Boston University graduate Coleman Donaldson joined 1,600 American citizens who were awarded the Fulbright U.S. Student Program scholarship for the 2011-2012 academic year.
Donaldson, one of four BU students to receive the grant this year, is using it to study linguistics in Paris.
The program was started in 1946, under legislation by the late U.S. Senator J. William Fulbright of Arkansas, according to a press release. The scholarship is primarily funded by an annual appropriation made by Congress to the Department of State, Bureau of Educational and Cultural Affairs.
Donaldson traveled to Paris in early August to prepare for the upcoming year as he will be performing intensive research while taking classes at a French school of languages, Institut National des Langues et Civilisations Orientales, he said in an interview. The grant enables him to study “effective and inclusive language policy” in French-speaking parts of Africa.
An International Relations major with a French minor, Donaldson spent a year in the Peace Corps, where his interest in linguistics grew. In the West African nation of Burkina Faso, Donaldson worked with the locals conducting extra-curricular activities and discovered a linguistic conflict between the government and locals.
“In going to [Parent Teacher Association] meetings, I saw there was such a divide in the language spoken,” he said. “In the classroom and in all government business, French was spoken. But all the locals spoke Jula [a local language], so there was a definite barrier. It was incredibly painful to be in these meetings.”
Donaldson said he was fascinated by Burkina Faso’s linguistic complexity and began researching schools in Paris until he found a professor he wanted to work with.
“I wanted to figure out how I could go to this school and learn from this professor without paying for it,” Donaldson said. “It was in this backwards way that I discovered the Fulbright scholarship.”
BU assistant Provost Sue Kennedy, who guides students through scholarship applications, worked with Donaldson on the Fulbright scholarship and said he showed strong credentials.

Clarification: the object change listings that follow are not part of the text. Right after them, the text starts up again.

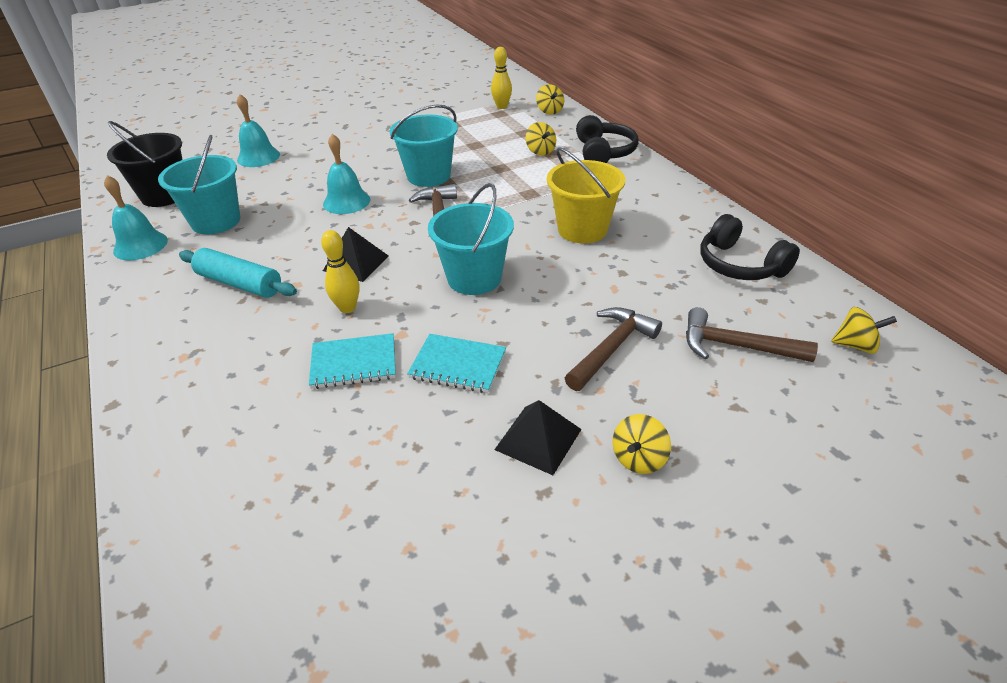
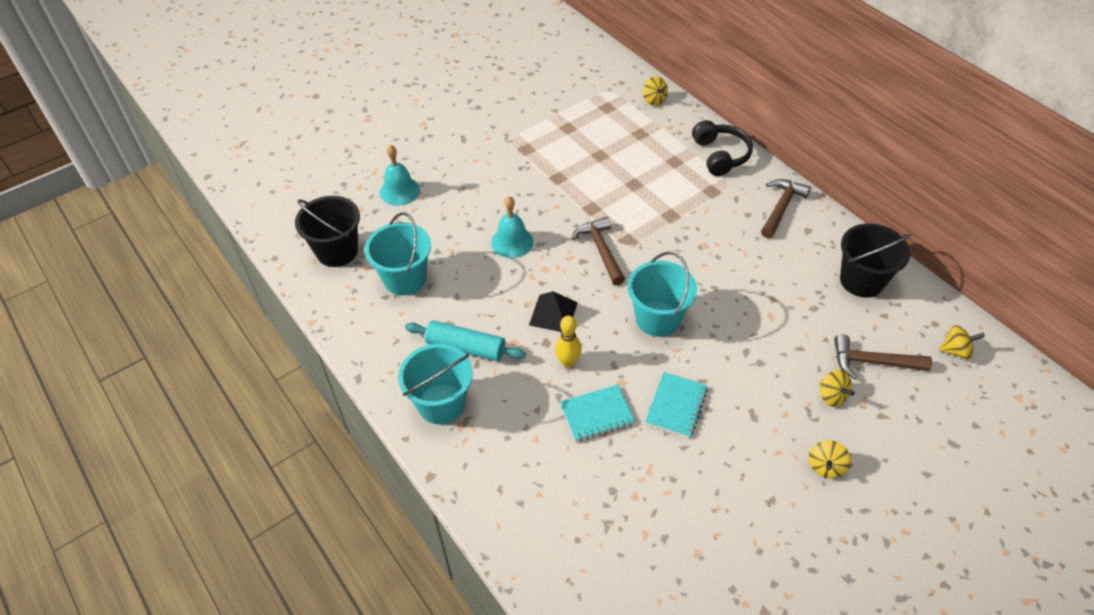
camera: 10 degrees left, 10 degrees up
turquoise bell [104,175,168,260] -> none
turquoise bucket [390,105,458,187] -> turquoise bucket moved to [398,344,473,424]
turquoise notebook [407,334,506,393] -> turquoise notebook turned 75 degrees counterclockwise [645,372,708,438]
yellow bowling pin [491,47,512,109] -> none
black pyramid [494,400,582,475] -> none
yellow spinning top [526,122,556,156] -> yellow spinning top moved to [819,370,855,407]
yellow bucket [547,147,626,243] -> none
brown hammer [565,307,662,391] -> brown hammer moved to [761,179,811,238]
black headphones [701,214,800,280] -> black bucket [840,224,911,298]

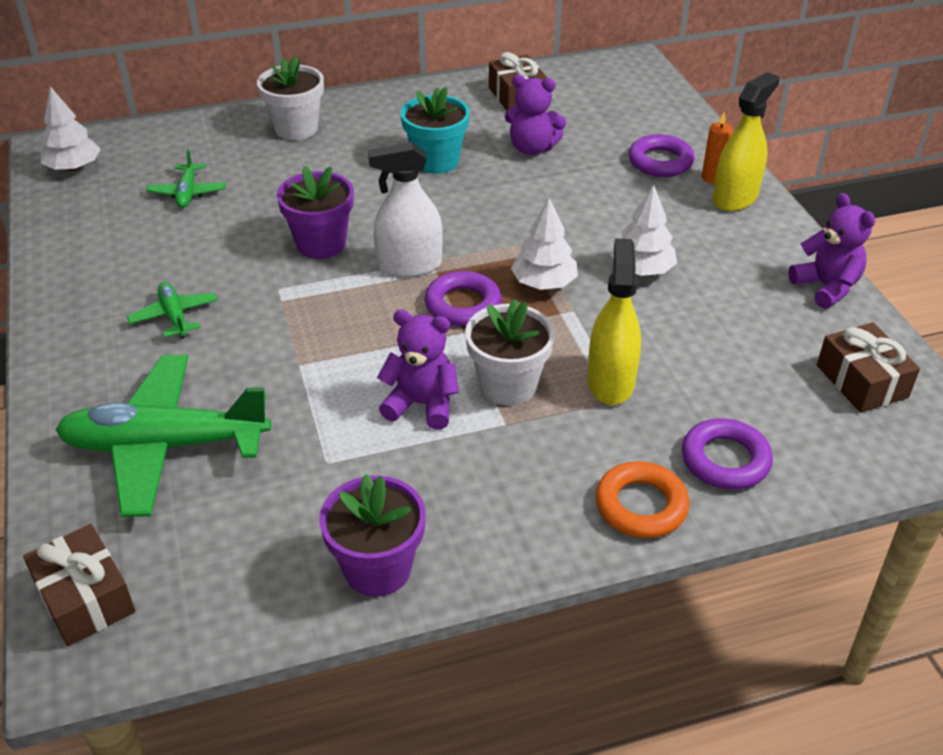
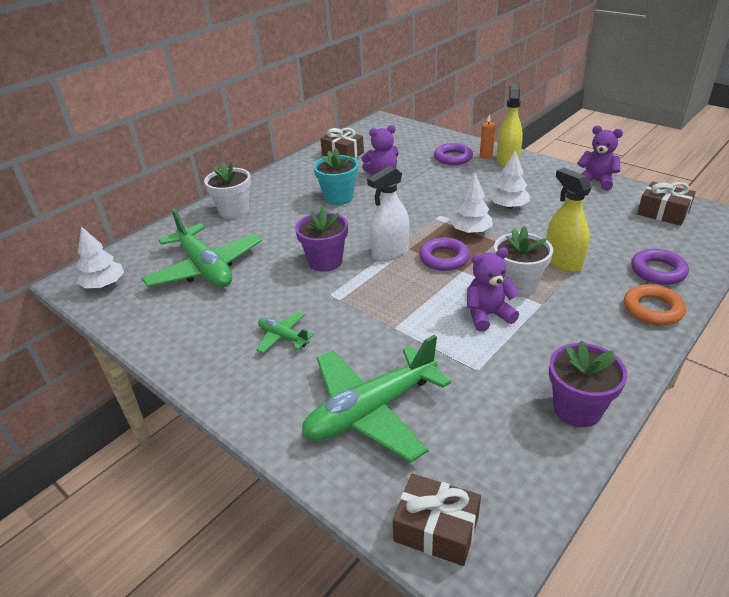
camera: 30 degrees left, 5 degrees down
green plane [146,149,226,208] -> green plane [141,208,262,287], size x2.15

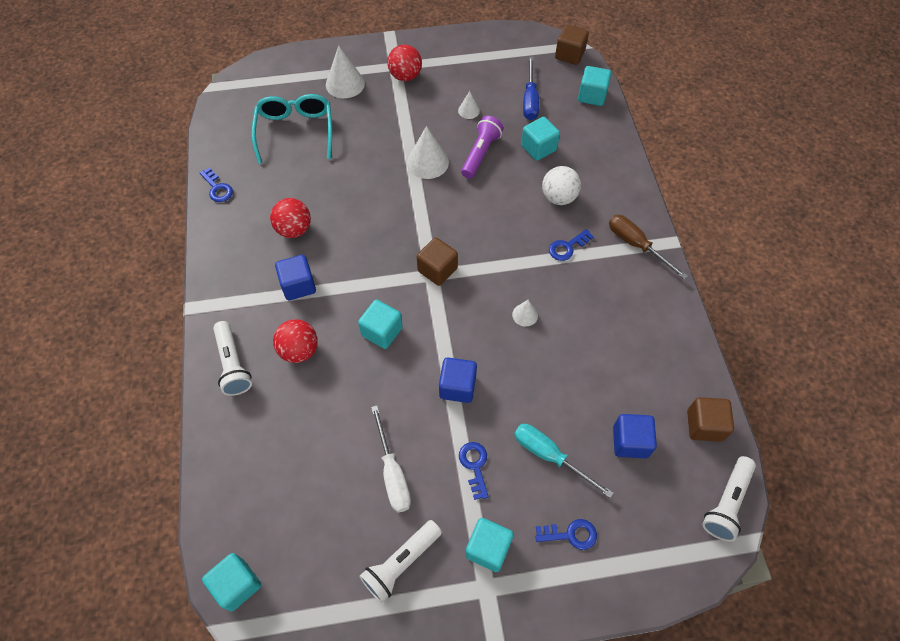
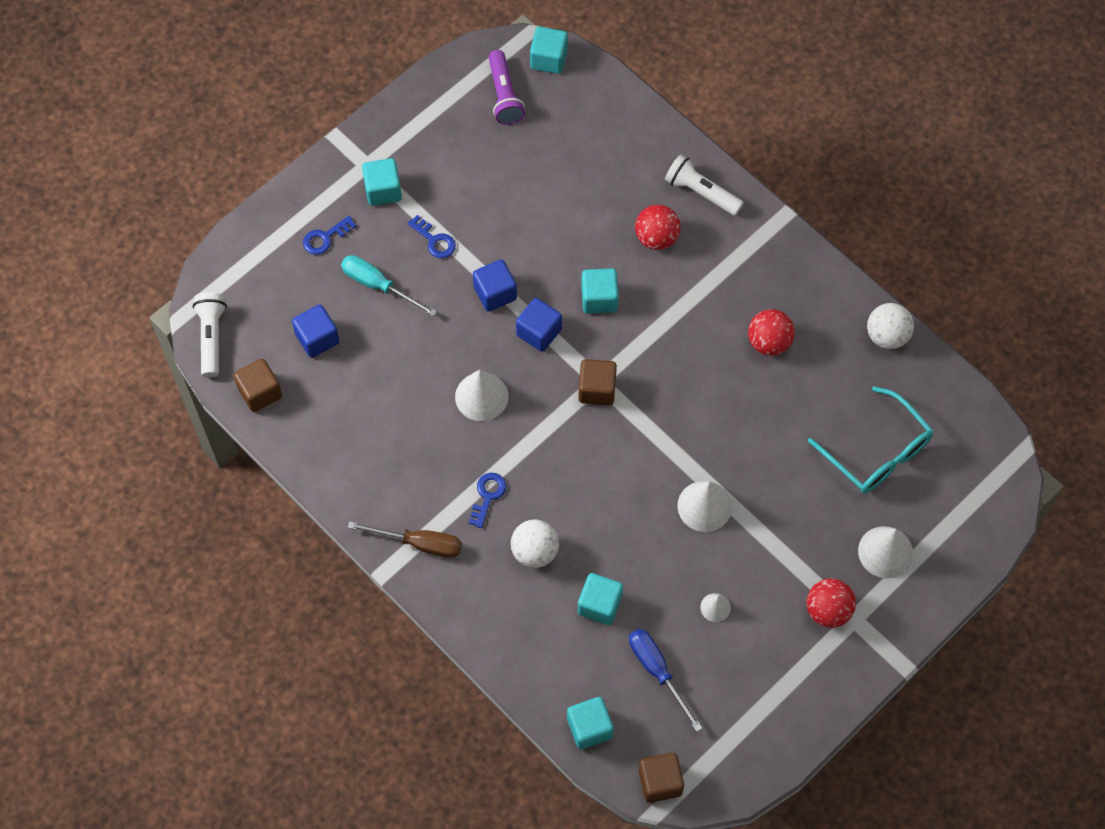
camera: 145 degrees right, 5 degrees up
blue key [199,167,233,202] -> white ball [867,303,914,349]
blue cube [275,255,316,300] -> blue cube moved to [516,298,562,352]
white flashlight [359,520,442,603] -> none
white screwdriver [371,405,411,513] -> none
purple flashlight [461,116,504,179] -> purple flashlight moved to [488,50,525,125]
white cone [512,300,538,327] -> white cone [455,370,508,421], size x1.85
turquoise screwdriver [514,424,614,498] -> turquoise screwdriver turned 150 degrees counterclockwise [341,255,437,316]

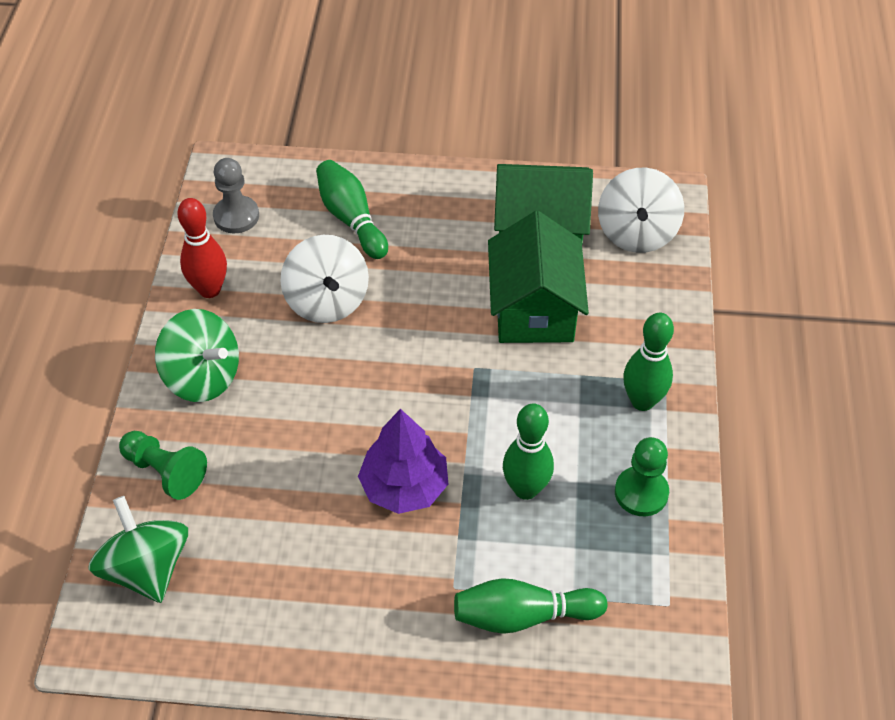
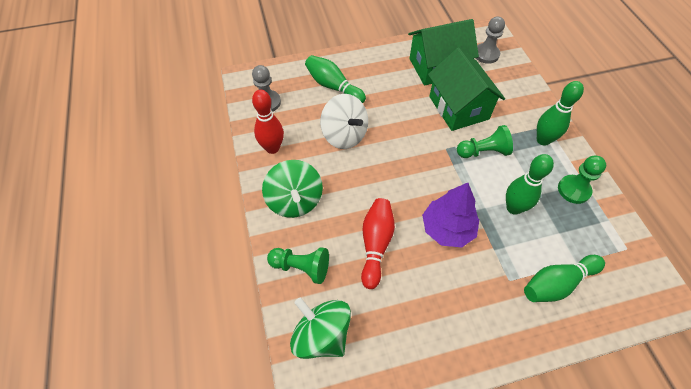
camera: 20 degrees left, 5 degrees up
green spinning top [155,309,239,402] -> green spinning top turned 60 degrees clockwise [262,160,323,218]
white spinning top [598,168,684,253] -> grey pawn [476,16,505,64]
none -> red bowling pin [361,198,395,289]
none -> green pawn [457,125,513,158]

“He really put together a great application,” Kennedy said. “What he wanted to do, studying different languages in Paris, has real utility in what he has done in the past, and what he hopes to do in the future.”
T. Jeffery Kline, a professor of French film and literature at BU, had Donaldson in one of his classes and praised him as a student, despite not having taught him in nearly four years.
“I’m really happy to hear that he received this scholarship,” Kline said. “Coleman has a wonderful intellectual curiosity. I remember he really took to film, and would come by my office to talk about the films we watched in class.”
Donaldson interned for a congressman in California and worked for the National Democratic Institute in Washington, D.C. before going to the Peace Corps. The experience made him realize that he could not work sitting at a desk, he said.
The scholarship will allow him to do research in the field while studying languages in Paris – just the kind of experience Donaldson said he anticipated.
“He is just a really wonderful kid, with inner strength and kindness,” Kennedy said. “He is going to do really well.”